Thomas Thresher has enough mundane problems to worry about. His brother may be sabotaging the family bank, at which Thomas is only a junior clerk, and is also pressuring him to get married for unexplained business reasons to a woman in whom he has no interest. More absurdly, he has also started sprouting leaves. The London Fog was always dangerous, but lately it brings "Peculiarities" in the form of transformations, women giving birth to rabbits, and attackers who seem not of this world. When Thomas discovers a curious letter in the bank's records relating to the death of a childhood friend, he realizes the strange operations of the bank and the peculiarities may be related. To find out, he will have to make surprising allies and become a student in one of London's occult societies.

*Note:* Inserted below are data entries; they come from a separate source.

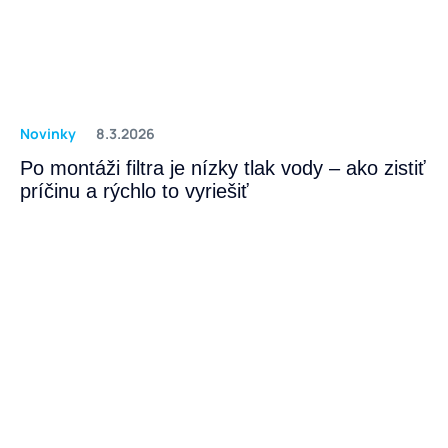
Novinky
8.3.2026
Po montáži filtra je nízky tlak vody – ako zistiť
príčinu a rýchlo to vyriešiť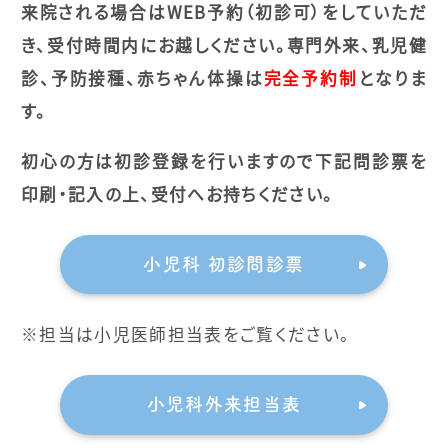
来院される場合はWEB予約（初診可）をしていただ
き、受付時間内にお越しください。
専門外来、乳児健
診、予防接種、赤ちゃん体操は
完全予約制
となりま
す。
初心の方は初診登録を行いますので下記問診票を
印刷・記入の上、受付へお持ちください。
小児科 初診問診票
※担当は小児医師担当表をご覧ください。
小児科外来担当表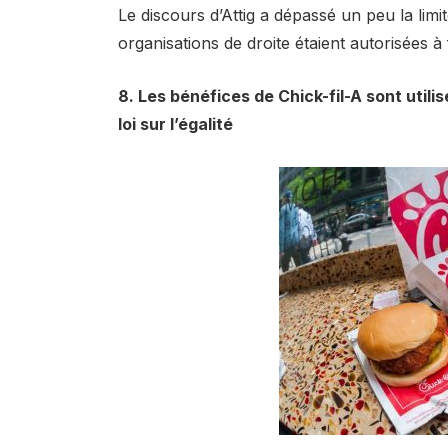
Le discours d’Attig a dépassé un peu la limit
organisations de droite étaient autorisées à f
8. Les bénéfices de Chick-fil-A sont utilis
loi sur l’égalité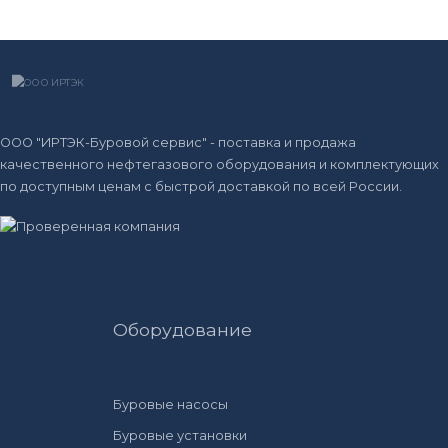
ООО "ИРТЭК-Буровой сервис" - поставка и продажа
качественного нефтегазового оборудования и комплектующих
по доступным ценам с быстрой доставкой по всей России.
Оборудование
Буровые насосы
Буровые установки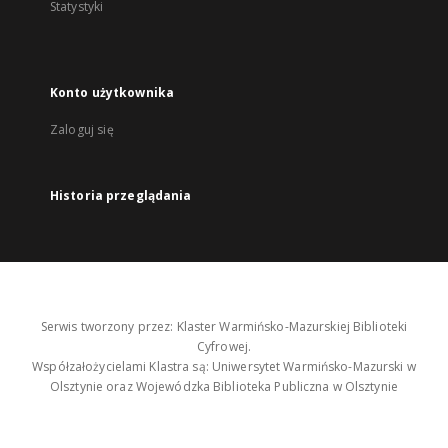
Statystyki
Konto użytkownika
Zaloguj się
Historia przeglądania
Serwis tworzony przez: Klaster Warmińsko-Mazurskiej Biblioteki
Cyfrowej.
Współzałożycielami Klastra są: Uniwersytet Warmińsko-Mazurski w
Olsztynie oraz Wojewódzka Biblioteka Publiczna w Olsztynie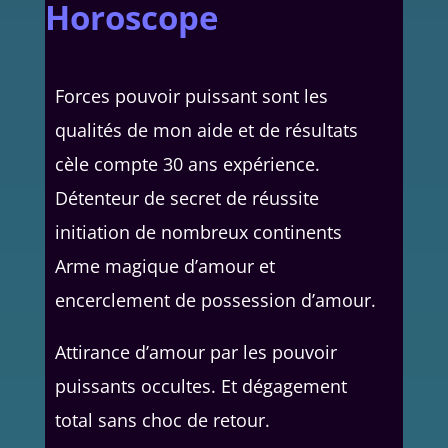
Horoscope
Forces pouvoir puissant sont les
qualités de mon aide et de résultats
cèle compte 30 ans expérience.
Détenteur de secret de réussite
initiation de nombreux continents
Arme magique d’amour et
encerclement de possession d’amour.
Attirance d’amour par les pouvoir
puissants occultes. Et dégagement
total sans choc de retour.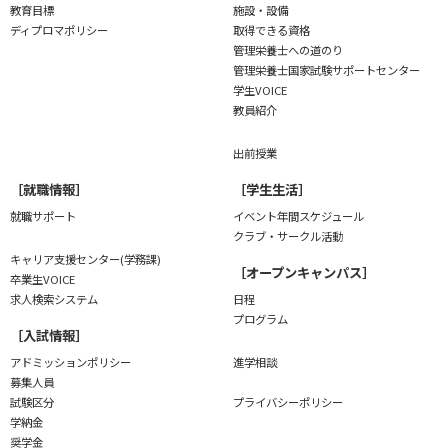
教育目標
施設・設備
ディプロマポリシー
取得できる資格
管理栄養士への道のり
管理栄養士国家試験
サポートセンター
学生VOICE
教員紹介
出前授業
［就職情報］
［学生生活］
就職サポート
イベント年間スケジュール
クラブ・サークル活動
キャリア支援センター(学務課)
［オープンキャンパス］
卒業生VOICE
求人検索システム
日程
プログラム
［入試情報］
アドミッションポリシー
進学相談
募集人員
試験区分
プライバシーポリシー
学納金
奨学金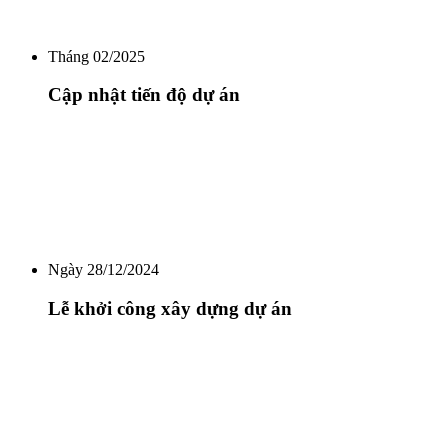
Tháng 02/2025
Cập nhật tiến độ dự án
Ngày 28/12/2024
Lễ khởi công xây dựng dự án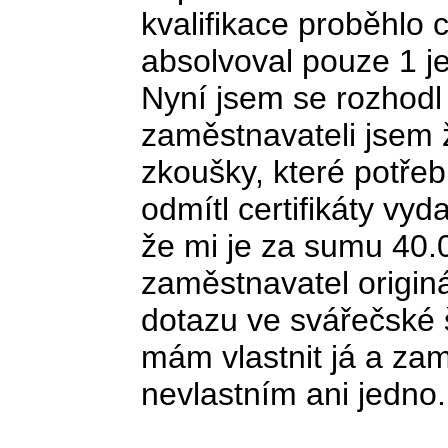
kvalifikace proběhlo 
absolvoval pouze 1 j
Nyní jsem se rozhodl 
zaměstnavateli jsem ž
zkoušky, které potřeb
odmítl certifikáty vy
že mi je za sumu 40.
zaměstnavatel originá
dotazu ve svářečské š
mám vlastnit já a za
nevlastním ani jedno. 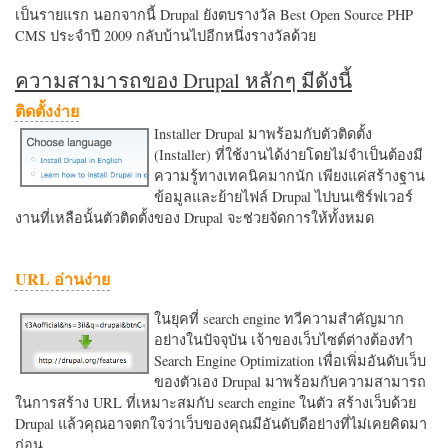
เป็นรายแรก นอกจากนี้ Drupal ยังตบรางวัล Best Open Source PHP
CMS ประจำปี 2009 กลับบ้านไปอีกหนึ่งรางวัลด้วย
ความสามารถของ Drupal หลักๆ มีดังนี้
ติดตั้งง่าย
Installer Drupal มาพร้อมกับตัวติดตั้ง
(Installer) ที่ใช้งานได้ง่ายโดยไม่จำเป็นต้องมี
ความรู้ทางเทคนิคมากนัก เพียงแค่สร้างฐาน
ข้อมูลและย้ายไฟล์ Drupal ไปบนเซิร์ฟเวอร์
งานที่เหลือนั้นตัวติดตั้งของ Drupal จะช่วยจัดการให้ทั้งหมด
URL อ่านง่าย
ในยุคที่ search engine ทวีความสำคัญมาก
อย่างในปัจจุบัน เจ้าของเว็บไซต์ต่างต้องทำ
Search Engine Optimization เพื่อเพิ่มอันดับเว็บ
ของตัวเอง Drupal มาพร้อมกับความสามารถ
ในการสร้าง URL ที่เหมาะสมกับ search engine ในตัว สร้างเว็บด้วย
Drupal แล้วคุณอาจตกใจว่าเว็บของคุณมีอันดับดีอย่างที่ไม่เคยคิดมา
ก่อน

In spite of the disturbing and at times violent threats both to the characters and the world as we know it, the tone of The Peculiarities throughout can be best described as charming. It bears a stronger resemblance to the Regency-set fantasy The Twelfth Enchantment than to Liss's rougher-edged Benjamin Weaver series and other connected thrillers. It is the Halloween equivalent of a beach read, leaving readers more delighted than horrified, even in the face of horrific events along the way. Any fan of both light historical adventure and weird fiction will be delighted by the combination. --Kristen Allen-Vogel, information services librarian at Dayton Metro Library
Discover: David Liss's winning supernatural mystery will charm readers of fantastic Victorian fiction.